■ How to complete this task: In the records below, find each line that holds "SameCoordinates" and return it.

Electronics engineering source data

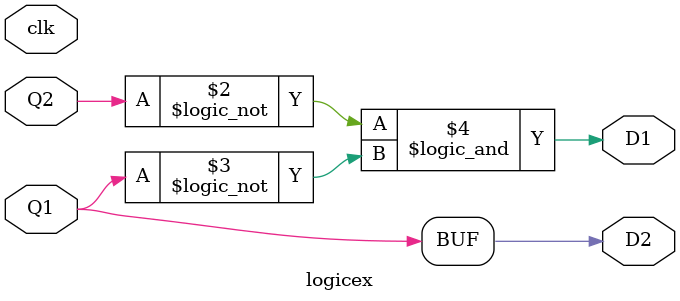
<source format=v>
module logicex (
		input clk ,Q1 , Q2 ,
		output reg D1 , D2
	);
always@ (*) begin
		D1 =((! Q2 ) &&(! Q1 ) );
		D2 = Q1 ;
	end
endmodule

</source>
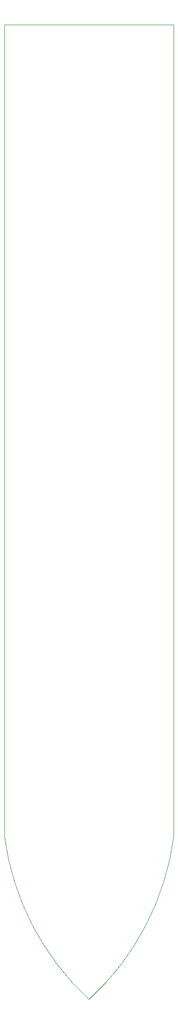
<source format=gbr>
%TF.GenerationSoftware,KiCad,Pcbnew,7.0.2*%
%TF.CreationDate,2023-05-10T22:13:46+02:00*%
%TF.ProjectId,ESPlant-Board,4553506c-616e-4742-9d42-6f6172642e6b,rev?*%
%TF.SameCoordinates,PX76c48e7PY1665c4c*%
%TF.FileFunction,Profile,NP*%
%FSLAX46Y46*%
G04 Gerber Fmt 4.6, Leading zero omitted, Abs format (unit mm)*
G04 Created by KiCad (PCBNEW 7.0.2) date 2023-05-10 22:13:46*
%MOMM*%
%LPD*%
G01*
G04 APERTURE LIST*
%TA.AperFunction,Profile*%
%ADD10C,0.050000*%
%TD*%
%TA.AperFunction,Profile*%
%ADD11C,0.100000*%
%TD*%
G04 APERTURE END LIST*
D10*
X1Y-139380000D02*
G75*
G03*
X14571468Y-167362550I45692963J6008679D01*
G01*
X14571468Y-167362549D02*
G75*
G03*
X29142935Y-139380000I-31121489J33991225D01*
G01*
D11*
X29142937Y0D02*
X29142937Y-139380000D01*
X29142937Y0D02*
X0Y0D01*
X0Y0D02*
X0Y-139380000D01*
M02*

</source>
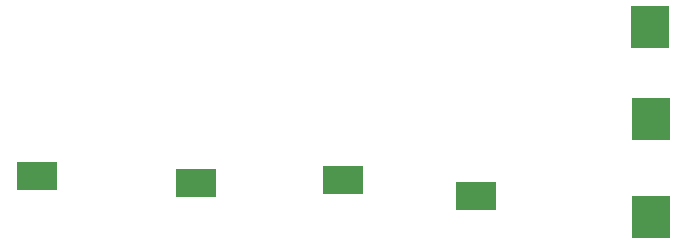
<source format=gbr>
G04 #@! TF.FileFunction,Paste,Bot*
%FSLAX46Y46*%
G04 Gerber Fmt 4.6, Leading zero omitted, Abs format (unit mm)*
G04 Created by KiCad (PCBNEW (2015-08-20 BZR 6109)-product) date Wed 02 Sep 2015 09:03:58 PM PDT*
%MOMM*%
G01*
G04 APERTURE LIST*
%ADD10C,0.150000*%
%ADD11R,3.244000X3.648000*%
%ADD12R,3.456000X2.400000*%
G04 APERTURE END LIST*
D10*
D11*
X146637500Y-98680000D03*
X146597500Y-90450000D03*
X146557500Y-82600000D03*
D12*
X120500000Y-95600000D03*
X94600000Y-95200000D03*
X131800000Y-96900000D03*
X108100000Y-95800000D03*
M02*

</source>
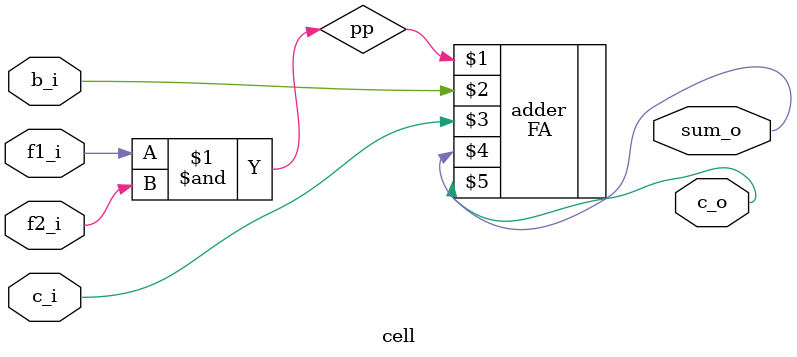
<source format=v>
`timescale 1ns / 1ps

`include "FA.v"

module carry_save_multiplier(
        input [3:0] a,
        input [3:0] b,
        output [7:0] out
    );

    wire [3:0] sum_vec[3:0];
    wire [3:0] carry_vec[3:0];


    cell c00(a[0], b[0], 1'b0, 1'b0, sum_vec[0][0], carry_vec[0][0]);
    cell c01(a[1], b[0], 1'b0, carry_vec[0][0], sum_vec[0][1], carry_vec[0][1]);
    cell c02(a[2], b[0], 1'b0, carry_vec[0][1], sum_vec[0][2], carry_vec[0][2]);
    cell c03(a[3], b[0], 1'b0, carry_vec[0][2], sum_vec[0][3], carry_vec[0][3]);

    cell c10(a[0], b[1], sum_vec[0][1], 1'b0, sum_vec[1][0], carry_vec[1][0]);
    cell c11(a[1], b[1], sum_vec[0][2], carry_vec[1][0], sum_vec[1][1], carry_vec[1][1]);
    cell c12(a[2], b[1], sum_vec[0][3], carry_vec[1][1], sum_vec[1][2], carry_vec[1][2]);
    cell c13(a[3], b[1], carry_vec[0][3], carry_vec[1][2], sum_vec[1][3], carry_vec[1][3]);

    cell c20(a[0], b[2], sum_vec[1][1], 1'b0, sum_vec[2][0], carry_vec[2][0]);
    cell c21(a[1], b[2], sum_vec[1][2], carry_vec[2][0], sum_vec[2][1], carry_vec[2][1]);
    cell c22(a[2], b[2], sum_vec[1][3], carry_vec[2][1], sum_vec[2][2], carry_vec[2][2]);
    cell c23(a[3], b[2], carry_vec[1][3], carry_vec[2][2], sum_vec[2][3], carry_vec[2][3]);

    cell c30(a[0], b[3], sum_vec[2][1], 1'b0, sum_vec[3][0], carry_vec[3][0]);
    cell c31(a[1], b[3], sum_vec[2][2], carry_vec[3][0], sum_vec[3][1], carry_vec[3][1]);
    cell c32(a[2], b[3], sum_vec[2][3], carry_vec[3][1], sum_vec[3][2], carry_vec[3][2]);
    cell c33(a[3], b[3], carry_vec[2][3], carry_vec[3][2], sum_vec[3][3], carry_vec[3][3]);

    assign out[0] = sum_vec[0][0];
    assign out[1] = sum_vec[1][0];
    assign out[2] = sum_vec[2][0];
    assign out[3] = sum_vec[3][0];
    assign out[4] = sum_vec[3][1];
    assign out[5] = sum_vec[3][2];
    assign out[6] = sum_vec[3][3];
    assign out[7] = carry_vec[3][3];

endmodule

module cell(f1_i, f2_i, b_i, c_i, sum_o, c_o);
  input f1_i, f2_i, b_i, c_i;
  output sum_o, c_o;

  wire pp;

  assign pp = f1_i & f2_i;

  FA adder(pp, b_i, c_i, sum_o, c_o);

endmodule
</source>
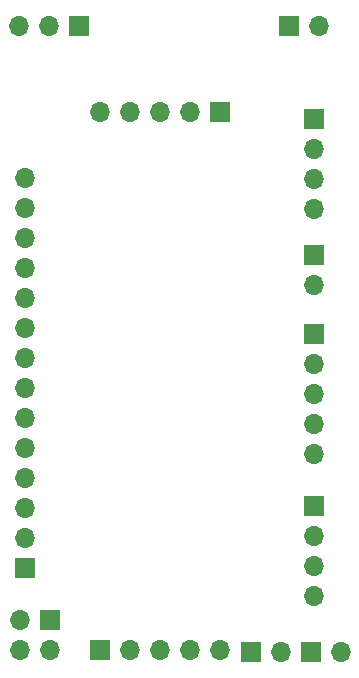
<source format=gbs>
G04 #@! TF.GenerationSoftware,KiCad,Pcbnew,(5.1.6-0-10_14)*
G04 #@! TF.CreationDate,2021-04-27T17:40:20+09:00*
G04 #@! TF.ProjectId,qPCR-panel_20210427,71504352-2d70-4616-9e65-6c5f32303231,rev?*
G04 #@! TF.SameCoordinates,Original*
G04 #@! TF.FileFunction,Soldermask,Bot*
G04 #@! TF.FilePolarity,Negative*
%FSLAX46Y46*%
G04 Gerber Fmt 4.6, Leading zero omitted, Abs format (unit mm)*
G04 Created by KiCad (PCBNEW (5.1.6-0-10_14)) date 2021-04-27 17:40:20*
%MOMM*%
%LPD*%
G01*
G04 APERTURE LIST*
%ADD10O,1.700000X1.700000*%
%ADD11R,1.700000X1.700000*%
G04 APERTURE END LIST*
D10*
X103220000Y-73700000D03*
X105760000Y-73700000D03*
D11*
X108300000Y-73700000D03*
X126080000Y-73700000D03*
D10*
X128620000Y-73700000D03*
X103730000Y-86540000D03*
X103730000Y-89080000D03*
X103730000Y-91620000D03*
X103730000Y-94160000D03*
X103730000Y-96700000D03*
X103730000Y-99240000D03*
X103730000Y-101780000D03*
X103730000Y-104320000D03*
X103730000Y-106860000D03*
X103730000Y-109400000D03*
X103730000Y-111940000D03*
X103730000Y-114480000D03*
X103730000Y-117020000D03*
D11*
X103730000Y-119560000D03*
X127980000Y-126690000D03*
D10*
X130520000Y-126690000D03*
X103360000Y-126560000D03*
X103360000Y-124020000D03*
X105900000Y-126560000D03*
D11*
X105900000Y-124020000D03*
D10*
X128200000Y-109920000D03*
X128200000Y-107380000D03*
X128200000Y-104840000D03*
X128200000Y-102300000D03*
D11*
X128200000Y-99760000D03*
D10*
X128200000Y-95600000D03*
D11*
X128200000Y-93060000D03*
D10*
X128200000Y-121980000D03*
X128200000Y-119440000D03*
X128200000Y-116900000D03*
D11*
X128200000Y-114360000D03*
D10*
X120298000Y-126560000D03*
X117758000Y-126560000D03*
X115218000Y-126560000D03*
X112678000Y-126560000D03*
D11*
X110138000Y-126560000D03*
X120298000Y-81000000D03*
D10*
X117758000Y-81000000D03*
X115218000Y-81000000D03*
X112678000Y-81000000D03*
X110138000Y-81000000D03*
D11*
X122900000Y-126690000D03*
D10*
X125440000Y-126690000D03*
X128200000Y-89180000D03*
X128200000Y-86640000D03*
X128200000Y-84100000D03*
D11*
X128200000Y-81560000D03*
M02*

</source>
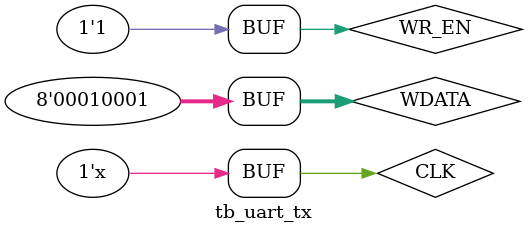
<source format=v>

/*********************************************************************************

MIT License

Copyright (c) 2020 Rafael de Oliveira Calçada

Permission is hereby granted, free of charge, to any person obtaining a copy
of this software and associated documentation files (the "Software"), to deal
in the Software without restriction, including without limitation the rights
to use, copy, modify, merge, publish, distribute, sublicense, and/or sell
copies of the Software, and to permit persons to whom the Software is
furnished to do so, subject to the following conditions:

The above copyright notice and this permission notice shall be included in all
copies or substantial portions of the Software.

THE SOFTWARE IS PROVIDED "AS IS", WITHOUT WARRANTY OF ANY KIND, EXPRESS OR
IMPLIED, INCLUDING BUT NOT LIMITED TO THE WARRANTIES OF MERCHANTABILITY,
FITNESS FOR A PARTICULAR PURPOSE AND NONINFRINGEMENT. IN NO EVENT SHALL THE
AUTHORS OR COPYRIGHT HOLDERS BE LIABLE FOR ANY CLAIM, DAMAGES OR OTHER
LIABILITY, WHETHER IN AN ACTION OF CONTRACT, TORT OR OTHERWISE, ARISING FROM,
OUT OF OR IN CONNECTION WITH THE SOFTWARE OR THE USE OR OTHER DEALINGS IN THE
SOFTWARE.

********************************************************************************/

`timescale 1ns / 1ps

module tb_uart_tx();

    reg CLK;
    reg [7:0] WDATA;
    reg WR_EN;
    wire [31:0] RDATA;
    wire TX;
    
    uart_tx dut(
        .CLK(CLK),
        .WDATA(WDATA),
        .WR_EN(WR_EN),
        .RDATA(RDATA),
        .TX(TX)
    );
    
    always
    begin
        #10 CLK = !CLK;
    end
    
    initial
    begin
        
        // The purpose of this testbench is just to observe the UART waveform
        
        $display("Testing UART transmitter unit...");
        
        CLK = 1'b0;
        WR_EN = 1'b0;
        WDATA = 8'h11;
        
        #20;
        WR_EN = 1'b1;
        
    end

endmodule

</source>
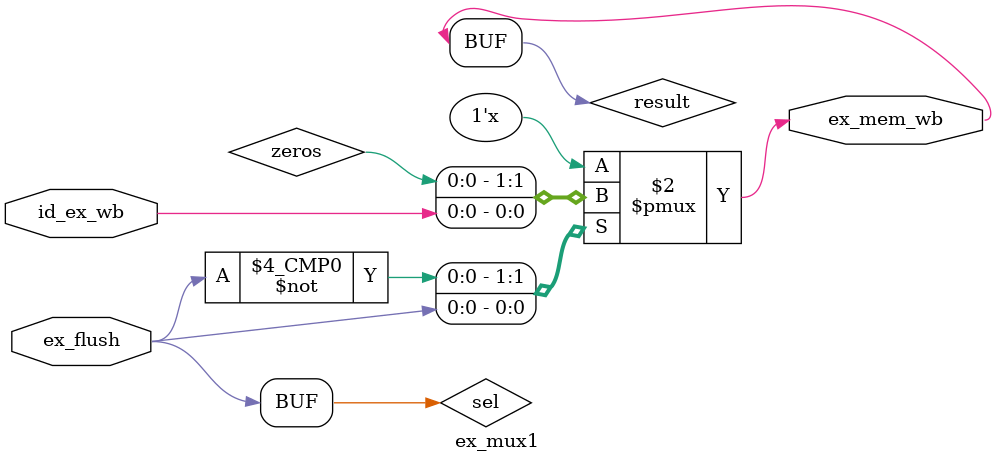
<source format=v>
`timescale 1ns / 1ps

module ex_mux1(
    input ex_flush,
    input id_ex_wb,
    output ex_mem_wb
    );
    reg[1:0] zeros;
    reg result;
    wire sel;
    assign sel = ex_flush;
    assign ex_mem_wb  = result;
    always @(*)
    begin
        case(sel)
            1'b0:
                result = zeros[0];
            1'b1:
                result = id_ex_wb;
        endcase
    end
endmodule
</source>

■ Result for this exercise:
%TF.SameCoordinates,PX76c48e7PY1665c4c*%
G04 #@! TF.SameCoordinates,Original*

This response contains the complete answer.